LABORATORY AND CLINICAL STUDIES ON CEFOTAXIME

• Published in: CHEMOTHERAPY Vol. 28; no. Supplement1; pp. 406 - 435
• Main Authors: NAKATOMI, MASAO, NASU, MASARU, SAITO, ATSUSHI, TSUTSUMI, TSUNEO, HIROTA, MASAKI, IZUMIKAWA, KINICHI, IWASAKI, HIROMARO, SHIGENO, YOSHITERU, TOMONAGA, AKIMITSU, TANAKA, HIKARU, NAKASONE, KEISHUN, HARA, KOHEI, MOCHIDA, CHIKAKO, SAWATARI, KATSUHIKO, IORI, FUMIAKI, HAYASHI, Ai
• Format: Journal Article
• Language: Japanese
• Published: Japanese Society of Chemotherapy 01.01.1980
• ISSN: 0009-3165; 1884-5894
• DOI: 10.11250/chemotherapy1953.28.Supplement1_406

Laboratory and clinical studies were made on cefotaxime (HR 756, CTX), a new cephalosporin antibiotic with the following results. Cefotaxime was compared with cefazolin (CEZ), cefamandole (CMD), cefotiam (CTM), cefmetazole (CMZ), ampicillin (ABPC), ticarcillin (TIPC), chloramphenicol (CP) and sulbenicillin (SBPC) in antibacterial activity against 22 standard strains and 950 routine clinical isolates.

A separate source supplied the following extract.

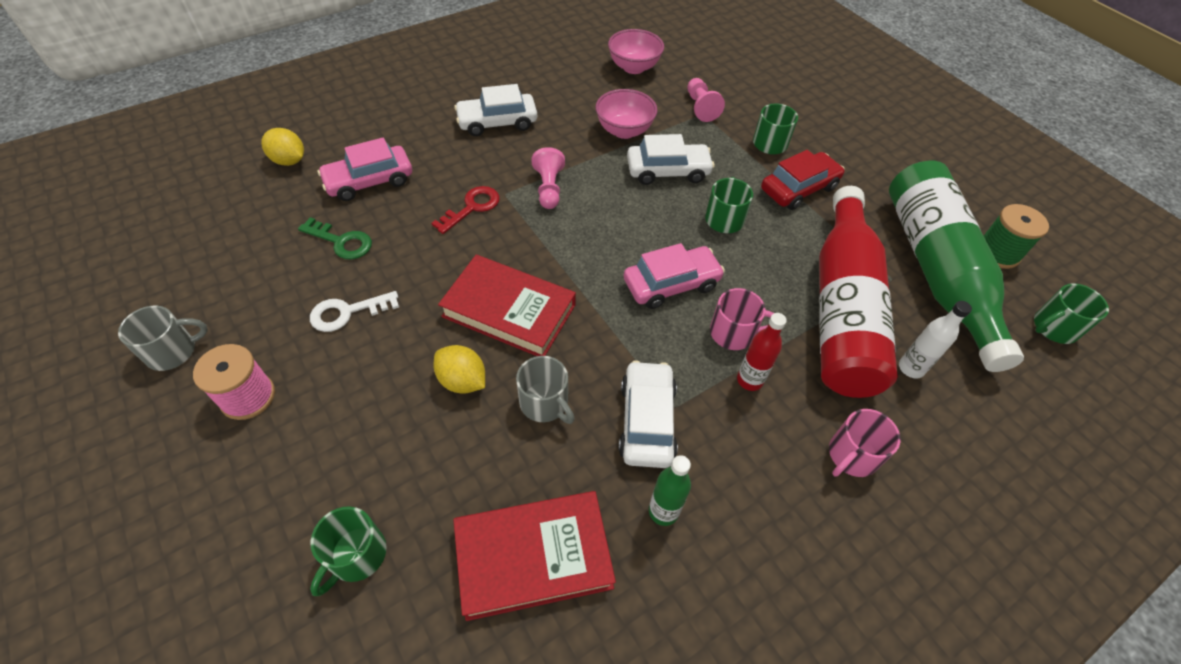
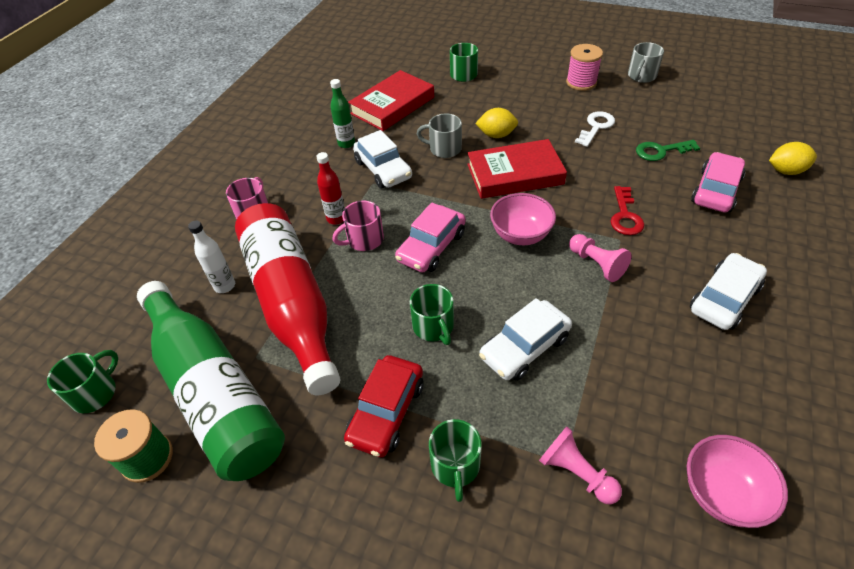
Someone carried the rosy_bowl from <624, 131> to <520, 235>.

The minimum inhibitory concentration (MIC) of cefotaxime against gram-positive cocci was higher than those of CEZ, CMD, CTM and CMZ. Cefotaxime showed lower MICs against gram-negative bacilli than these drugs tested excluding P. maltophilia and Flavobacterium spp. Cefotaxime was administered to three patients at a dose of 1, 000 mg and two patients at a dose of 2, 000 mg by intravenous drip infusion for one to two hours, and peak serum levels of 52-67 μg/ml and 92-127 μg/ml were obtained at the end of infusion, respectively. Urinary recovery rate after injection of 1, 000 mg was 57.3%. The peak sputum concentration was 0.07 μg/ml in the sputum of a patient with chronic bronchitis due to H. influenzae 2-3 hours after infusion of 1, 000 mg, and H. influenzae began to decrease in number from 108-109/ml and was eliminated from the sputum around 5-6 hours after injection. P. maltophilia was not eliminated from the sputum of another chronic bronchitis patient as though cefotaxime penetrated into her sputum at the peak level of 0.04 μg/ml after injection of 1, 000 mg. The peak sputum concentration of 0.2 μg/ml was assayed 1-2 hours after the end of infusion of 2, 000 mg. Cefotaxime was given to a total of 29 patients-17 with pneumonia, 7 with chronic bronchitis, 1 with lung abscess, 1 with P. T. B. and 3 with pyelonephritis-by intravenous drip infusion for 6-18 days. Eighteen out of 22 patients evaluable responded effectively to cefotaxime treatment for an efficacy rate of 81.8%. Total 10 cases showed the following adverse reaction of the drug: transient chills, and high fever at an early stage after starting i. v. treatment in 6 cases, eruption with or without itching in 3 and a slight elevation of S-GOT and S-GPT in 1.